The verdict is in – and verdict is definitely singular in this case – former Illinois Gov. Rod Blagojevich is guilty.

As I predicted last weekend, the Blagojevich jury was ready to end deliberations soon, and on Tuesday we learned they could agree on only one charge, that Blagojevich made false statements to an FBI agent. Unanimous decisions couldn’t be reached regarding the other 23 charges against Blagojevich, although the jury was ready to convict him of trying to sell President Obama’s former U.S. Senate seat until one juror had a change of heart Monday.

That’s not quite the acquittal Blagojevich wants us to believe it is. A hung jury means a mistrial on 23 of 24 counts, and there already is a hearing set for Thursday, Aug. 26, when a retrial will be set in motion. (Double jeopardy only applies if a verdict has been reached regarding a particular charge.) Eventually – and probably sooner than later – it will be Showtime at the Dirksen again.

Of course, we taxpayers will foot the bill for the retrial, which isn’t too appealing to our collective pocketbook. What is appealing, however, is justice being served. There should be resolution to whether Blagojevich is guilty of the major offenses he is accused of committing, particularly the attempted sale of a U.S. Senate seat. And if Blagojevich’s life is tied up for another year, I won’t feel too sorry for him, considering the deep fiscal hole he helped dig our state in during his five years as governor.

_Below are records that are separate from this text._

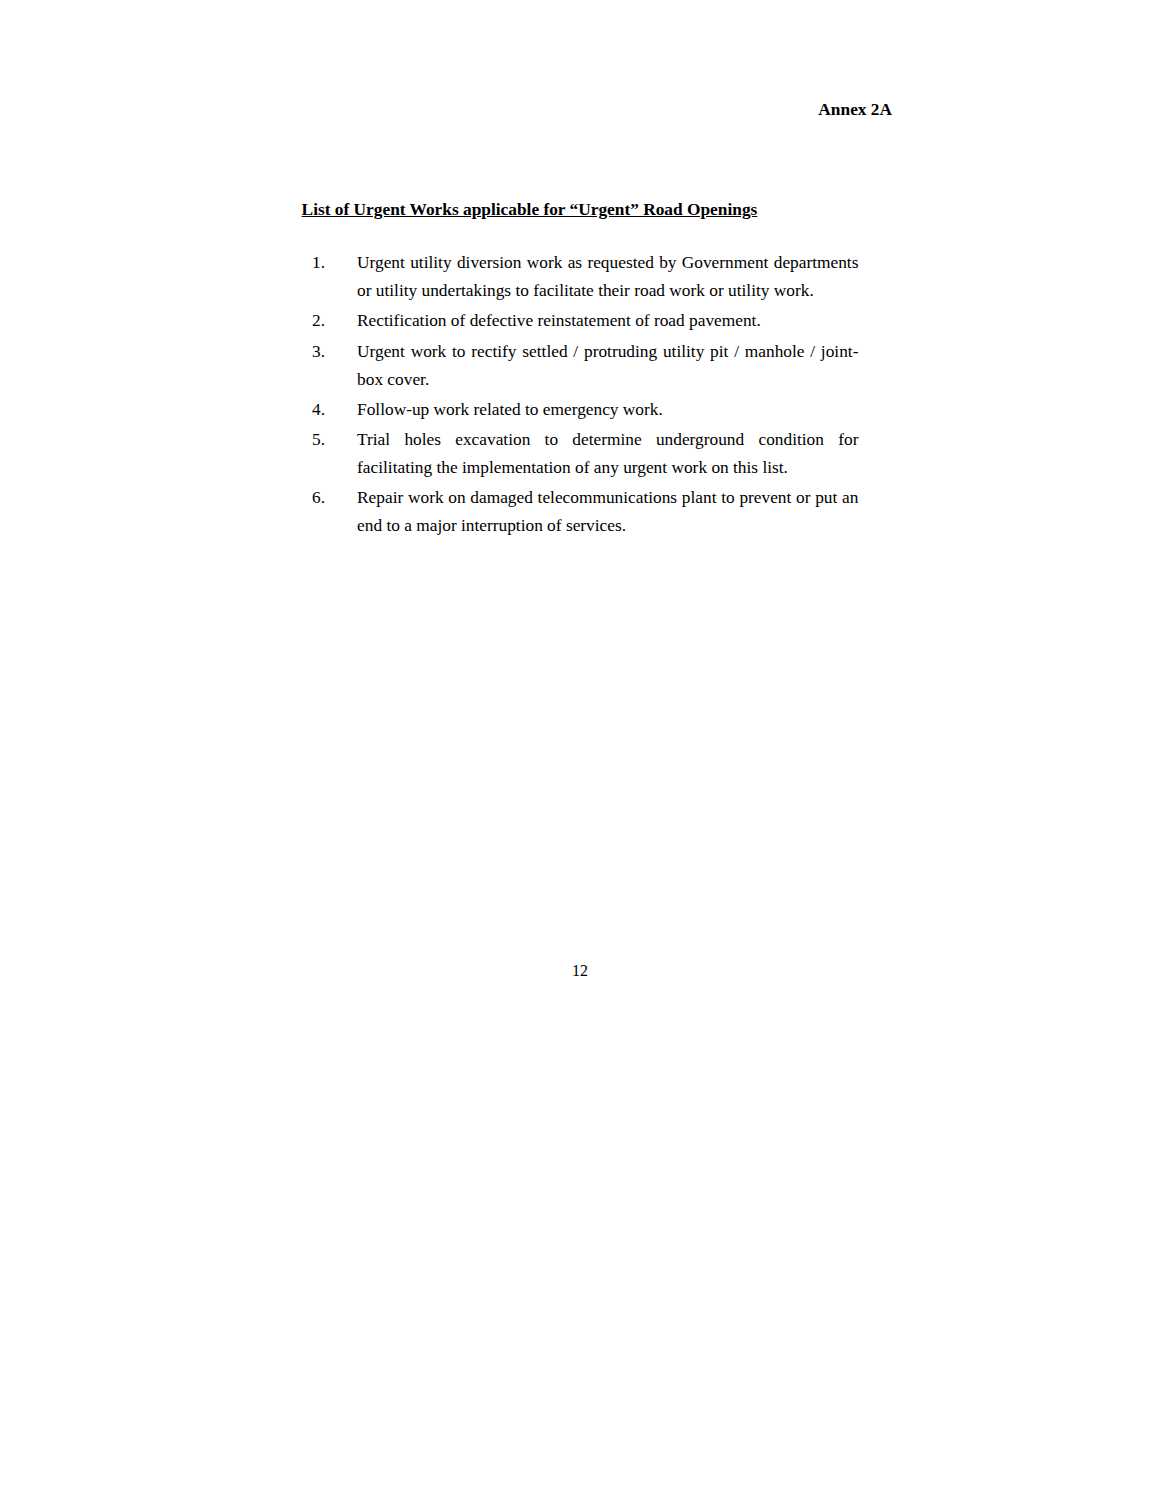Annex 2A
List of Urgent Works applicable for “Urgent” Road Openings
Urgent utility diversion work as requested by Government departments or utility undertakings to facilitate their road work or utility work.
Rectification of defective reinstatement of road pavement.
Urgent work to rectify settled / protruding utility pit / manhole / joint-box cover.
Follow-up work related to emergency work.
Trial holes excavation to determine underground condition for facilitating the implementation of any urgent work on this list.
Repair work on damaged telecommunications plant to prevent or put an end to a major interruption of services.
12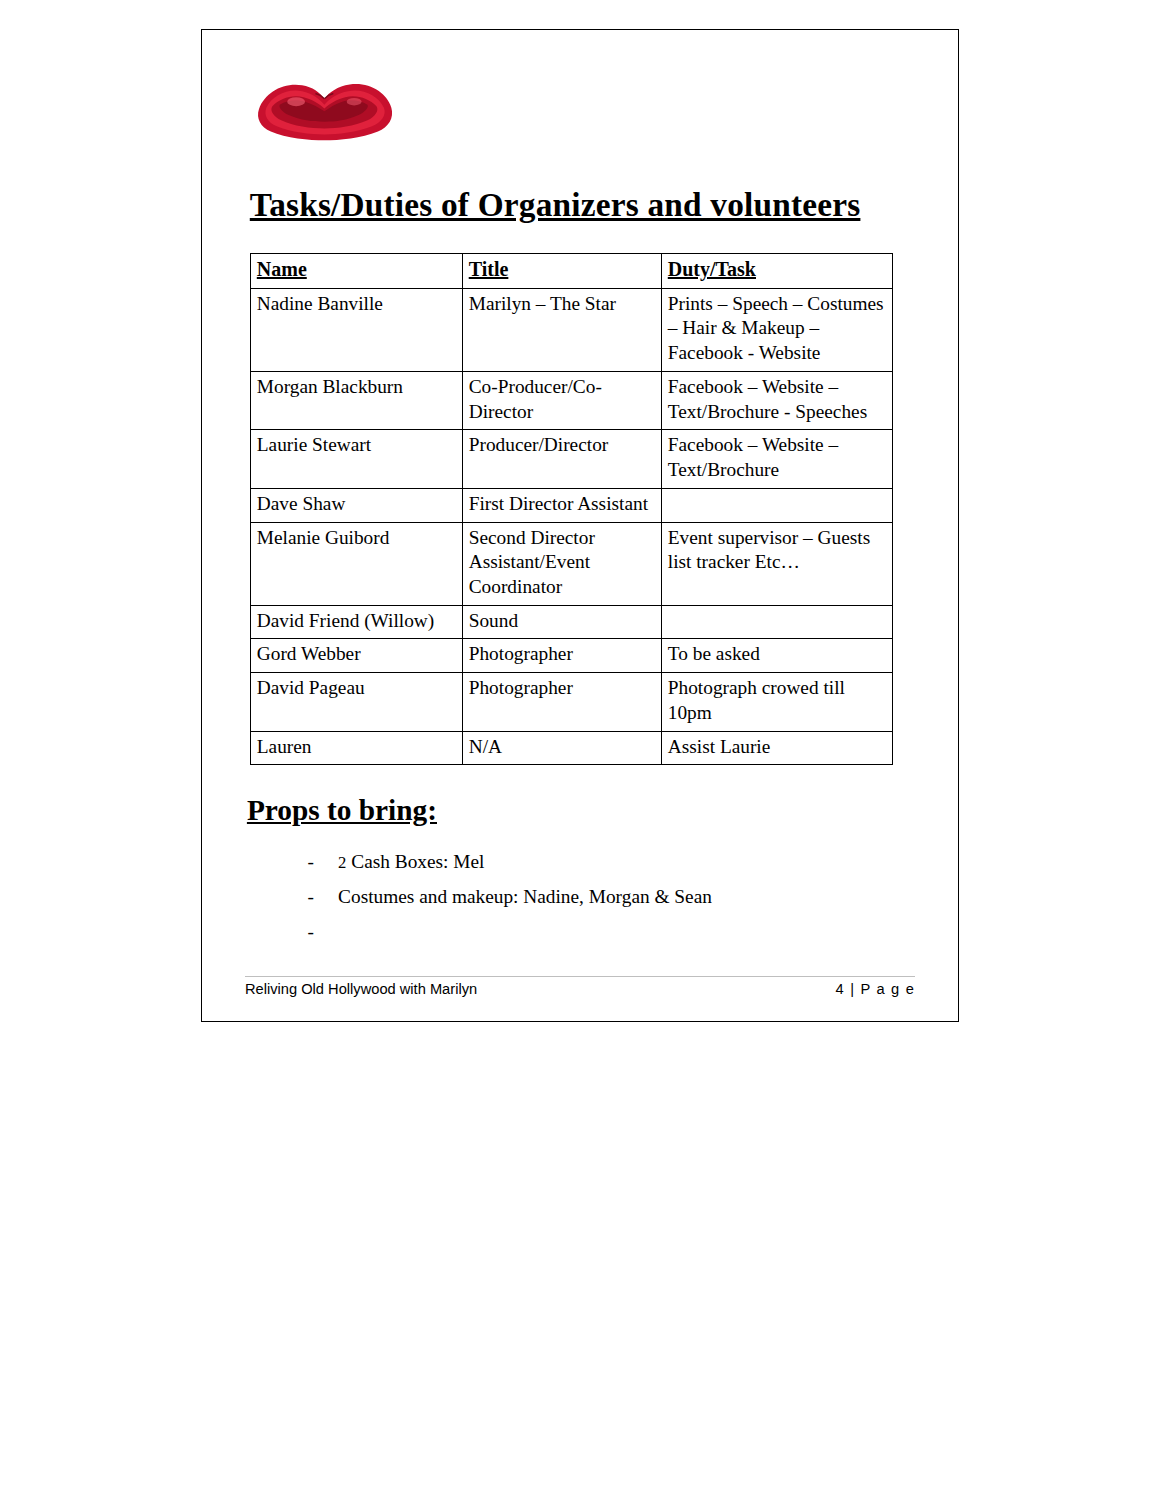Tasks/Duties of Organizers and volunteers
| Name | Title | Duty/Task |
| --- | --- | --- |
| Nadine Banville | Marilyn – The Star | Prints – Speech – Costumes – Hair & Makeup – Facebook - Website |
| Morgan Blackburn | Co-Producer/Co-Director | Facebook – Website – Text/Brochure - Speeches |
| Laurie Stewart | Producer/Director | Facebook – Website – Text/Brochure |
| Dave Shaw | First Director Assistant | |
| Melanie Guibord | Second Director Assistant/Event Coordinator | Event supervisor – Guests list tracker Etc… |
| David Friend (Willow) | Sound | |
| Gord Webber | Photographer | To be asked |
| David Pageau | Photographer | Photograph crowed till 10pm |
| Lauren | N/A | Assist Laurie |
Props to bring:
2 Cash Boxes: Mel
Costumes and makeup: Nadine, Morgan & Sean
Reliving Old Hollywood with Marilyn 4 | P a g e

Hopefully the next jury will put some more time into deliberating. Not that the first jury didn’t do any hard work, but I got the impression that all the jurors’ hearts weren’t completely into it. Yes, they put in a lot of time, put their lives on hold during the workweek as the attorneys argued their cases, but when the time came to deliberate, they asked for Fridays off and seemed to throw in the towel relatively early, especially considering they told Judge Zagel they hadn’t even discussed the 11 counts of wire fraud as of last Thursday. They didn’t deliberate on Friday, so they considered the wire fraud charges only on Monday? If they were confused, they should have asked more questions for clarification’s sake.

Regardless, we’re in for a second round of Blagojevich in court beginning next week. And don’t forget, he plans to appeal his conviction, so he’ll also be making more court appearances regarding that matter.

It will be interesting to see how both sides adjust their approaches to the case during the retrial, and whether Blagojevich will even have the same defense attorneys. Until then, those of us who enjoy following political pageantry and its fallout still have the analysis of the first trial to get us through the night.